The Justice Centre for Constitutional Freedoms has released its 2012 Campus Freedom Index which measures and rates the state of free speech at Canadian universities and gives 28 F grades and just three As. The JCCF’s Index, and an accompanying longer report, The State of Campus Free Speech in 2012, examines 35 universities and student unions across Canada to measure both their policies and actions as it pertains to freedom of speech.
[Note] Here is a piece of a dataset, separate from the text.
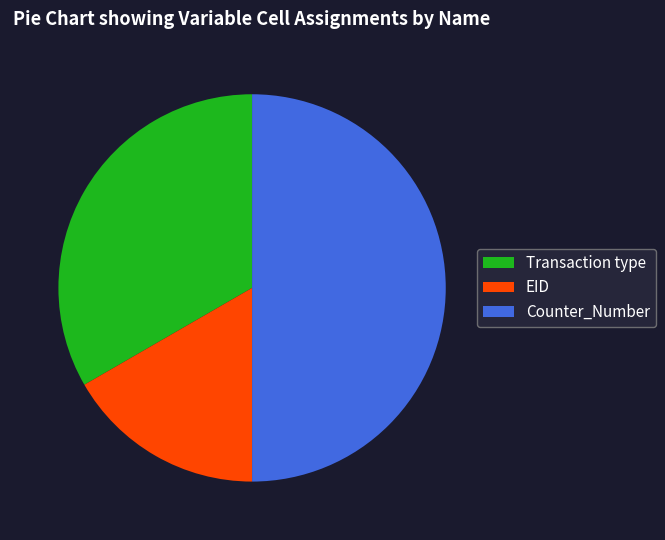

Do EID and Counter_Number together represent more than half of the pie?

Yes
The index and report, co-written by John Carpay and Michael Kennedy, grade universities from Victoria to Newfoundland for “university policies and principles,” “university actions and practices,” “student union policies and principles,” and “student union actions and practices.” (By “university” the report means university administration.) The authors found that having strong policies do not necessarily protect freedom of speech, pointing to the University of Toronto which they gave an A for policies and principles but an F for actions and practices. As Carpay and Kennedy note, “actions speak louder than words.”
Overall, 12 universities get an F grade for actions and principles. Also, ten university student unions rate an F in terms of actions and practices. Only one university received an A grade for actions and practices (St. Thomas University in Fredericton) and no student union earned such a grade.
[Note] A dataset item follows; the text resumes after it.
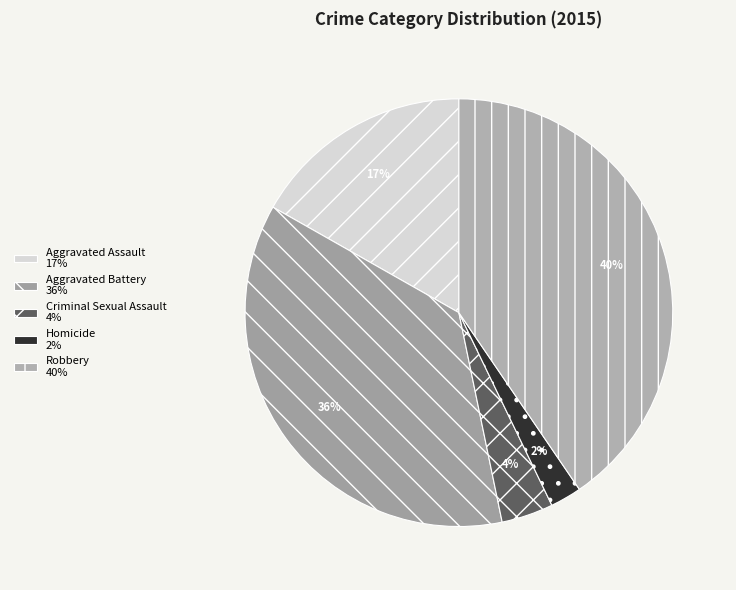

What is the smallest slice in the pie chart?

Homicide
Kennedy states in a press release, “These results confirm what many observers have long known: higher education in Canada has failed its duty of fostering free inquiry, critical reflection, honest debate, and the pursuit of truth.”
The authors note that administration and student union policies that do not expressly guarantee the free speech rights of all students “leave the door open to being abused as a tool to censor the expression of ideas that some may find offensive.” However, as the case of the University of Toronto illustrates, even unambiguous policies do not guarantee freedom of speech will be upheld and protected.
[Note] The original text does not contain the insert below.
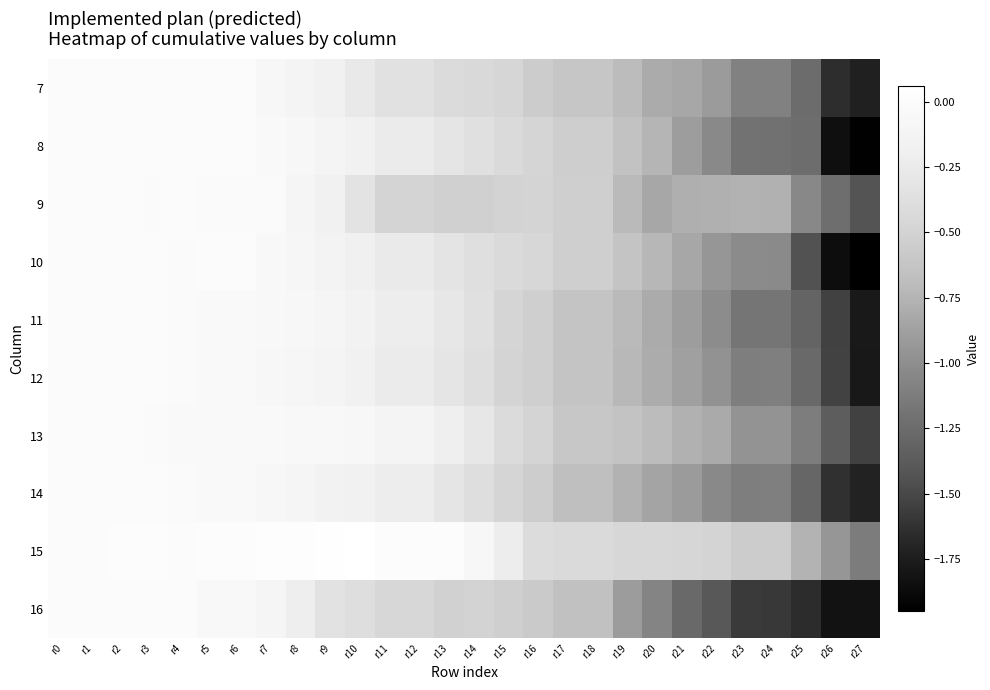

Which category has the lowest value across all series?

r27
The report notes that since the 1980s, the University of Toronto Students for Life conducted pro-life campaigns using graphic images and that in 1983 the display was shut down by Metro police with written authorization from the university administration and that in the2000s, it had restrictions placed on it that forced UTSL to set up its display in a horseshoe formation to reduce the visibility of the club’s pro-life message. The report states, “The U of T has no qualms about issuing a censorship demand against one campus group that is not issued against any other group or club on campus.” UTSL refuses to comply with the restrictions and have moved their campaign off-campus onto the public streets.
The introduction to the Index notes it “sheds light on the significant role that Canada’s student unions play in damaging the free speech climate on campus,” and that “radical factions of the student body can easily sweep student council elections” and impose their “political or ideological agendas” upon the student population, even in areas “not related to the students’ interest in post-secondary education.”
Many student unions are officially pro-abortion and have broadly defined anti-harassment and anti-discrimination policies to exclude pro-life activity on campus.
In recent years, pro-life clubs have faced increased discrimination on university campuses across the country. The report looks at current policies but takes into consideration recent years actions and practices, and there are 68 references to pro-life clubs having their freedom of speech or assembly abrogated or denied in the 187-page report. (Most of the other infringements on student freedoms centered on guest speakers and events pertaining to Middle Eastern issues and religion, notably Islam and Judaism.)
The litany of actions taken against pro-life groups has appeared in The Interim over the year: student unions refusing to certify campus pro-life clubs, administration or unions imposing burdensome restrictions on public events that render them ineffective or too costly, failing to protect students and events from hostile activists, and in cases at Carleton and the University of Calgary having the police arrest pro-life activists for ignoring university directives that unfairly impinged upon their freedom of expression and assembly.
In a press release, the authors note numerous university student unions have imposed restrictions on the speech of pro-life groups “that are not imposed on any other campus club,” including making certification of the club dependent on accepting the student union’s pro-abortion position or understanding of anti-discrimination policies. The Index notes that the Carleton University Students’ Association has a “Discrimination on Campus Policy” that states CUSA will not support “any campaign, distribution, solicitation, lobbying effort, display, event, etc., that seeks to limit or remove a woman’s right to choose her options in the case of pregnancy,” and thus would not fund or permit use of their space to clubs that oppose abortion. The Index notes that in 2011/2012 CUSA continued to deny Carleton Lifeline official club status “based solely on the club’s belief ‘in the equal rights of the unborn’.”
The authors state that “high school seniors looking for a campus that is going to nurture instead of stifle their ability to speak their mind and engage in critical debate” can use the Index to determine which university most respect free speech.
Carpay is a Calgary lawyer and executive director of the JCCF who has represented pro-life students at the University of Calgary as they battled the school’s administration. Kennedy is a Nova Scotia-based researcher.